Choosing Ms. Jackson (1)

Will the GOP senators call her a nasty girl? Some will; some won’t. What we know is that there is strong feeling within the party that she is an affirmative action baby who wouldn’t have been on the short list but for Biden’s highly inappropriate commitment to appoint a black woman to the Court.

Is that fair? No, for three reasons:

  1. Opinion within the GOP suggests that there is some sort of exam, or game of Legal Jeopardy, which creates a clear and lengthy hierarchy for the purpose of selecting judges. That is not the case; there are literally thousands of people who are qualified for the job (even, arguably, me). Biden was obligated to start with a reasonably large pool of qualified applicants, and to pick someone from it. He did.
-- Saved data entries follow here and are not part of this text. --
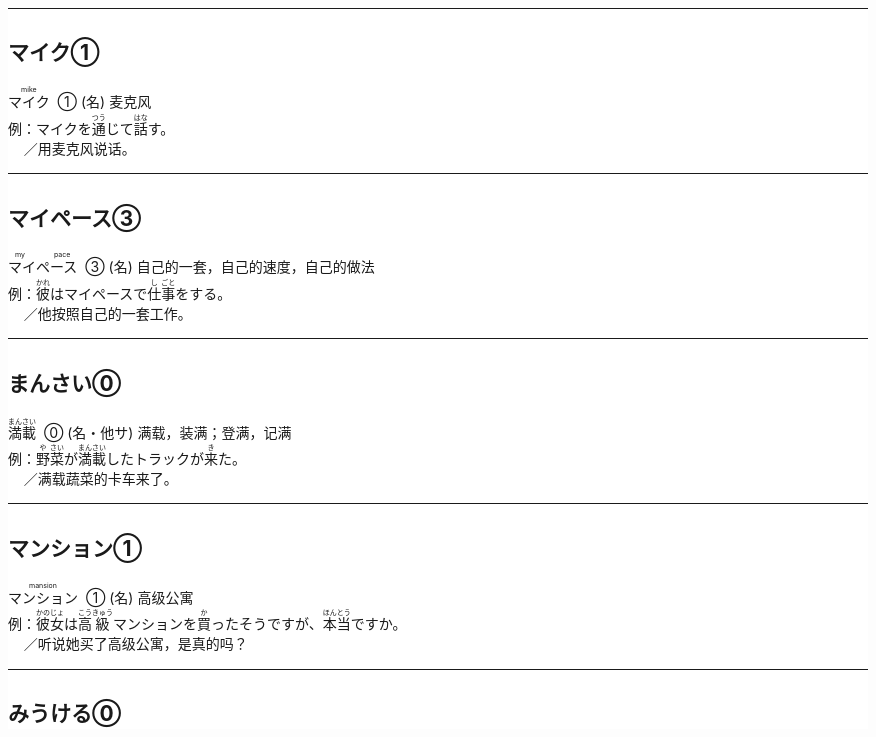 - - -

## マイク①

<span>
  <ruby>マイク<rt>mike</rt></ruby>
</span>&nbsp;① (名) 麦克风
<div>
  <font> 例</font>：<ruby>マイクを<rt></rt>通<rt>つう</rt>じて<rt></rt>話<rt>はな</rt>す。</ruby><br>&nbsp;&nbsp;&nbsp;&nbsp;／用麦克风说话。
</div>

- - -

## マイペース③

<span>
  <ruby>マイペース<rt>my pace</rt></ruby>
</span>&nbsp;③ (名) 自己的一套，自己的速度，自己的做法
<div>
  <font> 例</font>：<ruby>彼<rt>かれ</rt>はマイペースで<rt></rt>仕<rt>し</rt>事<rt>ごと</rt>をする。</ruby><br>&nbsp;&nbsp;&nbsp;&nbsp;／他按照自己的一套工作。
</div>

- - -

## まんさい⓪

<span>
  <ruby>満<rt>まん</rt>載<rt>さい</rt></ruby>
</span>&nbsp;⓪ (名・他サ) 满载，装满；登满，记满
<div>
  <font> 例</font>：<ruby>野<rt>や</rt>菜<rt>さい</rt>が<rt></rt>満<rt>まん</rt>載<rt>さい</rt>したトラックが<rt></rt>来<rt>き</rt>た。</ruby><br>&nbsp;&nbsp;&nbsp;&nbsp;／满载蔬菜的卡车来了。
</div>

- - -

## マンション①

<span>
  <ruby>マンション<rt>mansion</rt></ruby>
</span>&nbsp;① (名) 高级公寓
<div>
  <font> 例</font>：<ruby>彼<rt>かの</rt>女<rt>じょ</rt>は<rt></rt>高<rt>こう</rt>級<rt>きゅう</rt>マンションを<rt></rt>買<rt>か</rt>ったそうですが、<rt></rt>本<rt>ほん</rt>当<rt>とう</rt>ですか。</ruby><br>&nbsp;&nbsp;&nbsp;&nbsp;／听说她买了高级公寓，是真的吗？
</div>

- - -

## みうける⓪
There is no list with an old white dude with a Harvard Law degree at the top.
  2. Given that the Supreme Court is increasingly acting as the nation’s final arbiter of racial and culture war issues, rather than a group of dry technicians reviewing tax statutes, it makes perfect sense to try to make it look like America–not just a bunch of conservative white Catholics.
  3. The GOP, of course, engages in its own identity politics when it gets to choose a new justice. That is exactly why the Court in no way represents the views of America as a whole–just, in the party’s view, the “real America” of wealthy white Christians.